Energiewende in Deutschland: aktuelle Situation 2021

Ist die Energiewende bald geschafft? Leider nein, wir sind immer noch ganz am Anfang.

Die Medien berichten dauernd von neuen Rekorden beim Anteil Erneuerbarer am Strommix.

Ist die deutsche Energiewende also bald abgeschlossen? Nein, leider noch lange nicht.

Saubere Erneuerbaren machen erst einen Anteil von 14,2% am gesamten Energiemix aus.

In 20 Jahren Energiewende konnten wir nur knapp 12 Prozentpunkte zulegen, trotz enormer Kosten.

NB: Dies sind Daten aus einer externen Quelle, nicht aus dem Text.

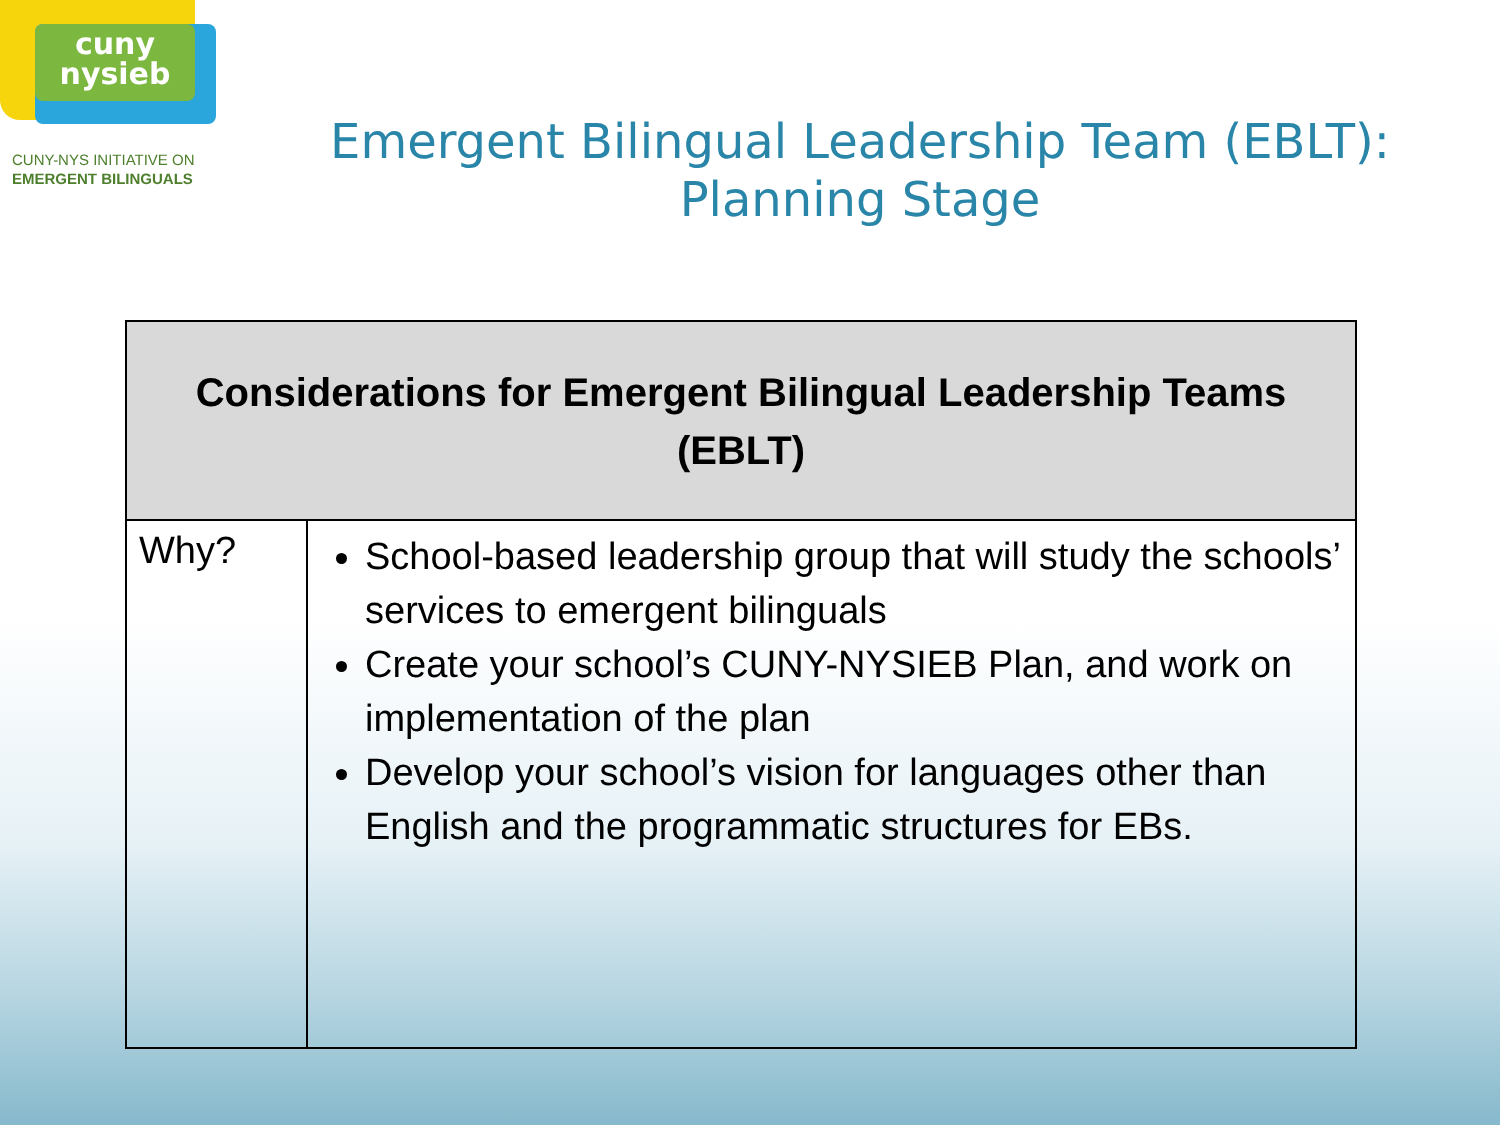cuny
nysieb
CUNY-NYS INITIATIVE ON
EMERGENT BILINGUALS
Emergent Bilingual Leadership Team (EBLT):
Planning Stage
| Considerations for Emergent Bilingual Leadership Teams (EBLT) | |
| --- | --- |
| Why? | School-based leadership group that will study the schools’ services to emergent bilinguals Create your school’s CUNY-NYSIEB Plan, and work on implementation of the plan Develop your school’s vision for languages other than English and the programmatic structures for EBs. |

Lies weiter wieviel die Energiewende gekostet hat und warum der Effekt auf den Klimaschutz nur gering war.

Aktuelle Situation 2021: Wie weit ist die Energiewende in Deutschland?

Die Energiewende in Deutschland ist aktuell im Jahr 2021 zu fast einem Achtel umgesetzt. Der Anteil klimafreundlicher erneuerbarer Energien an der Primärenergie beträgt genau 14,2% im Jahr 2020. 1

Vor der Energiewende im Jahr 2000 lag der Anteil klimafreundlicher erneuerbarer Energien am Primärenergiemix bei 2,4%.

Wir konnten also den Primärenergieanteil klimafreundlicher Erneuerbarer in 20 Jahren um knapp 12 Prozentpunkte steigern. Das sind 0,60 Prozentpunkte pro Jahr und 86 Prozentpunkte fehlen noch.

Durch die Corona-Pandemie ist 2020 die Energienachfrage vorübergehend um ein Sechstel eingebrochen. Im Jahr 2019 lag der Anteil klimafreundlicher erneuerbarer Energien noch bei 12,3%. Das sind dann nur noch 0,52 Prozentpunkte pro Jahr.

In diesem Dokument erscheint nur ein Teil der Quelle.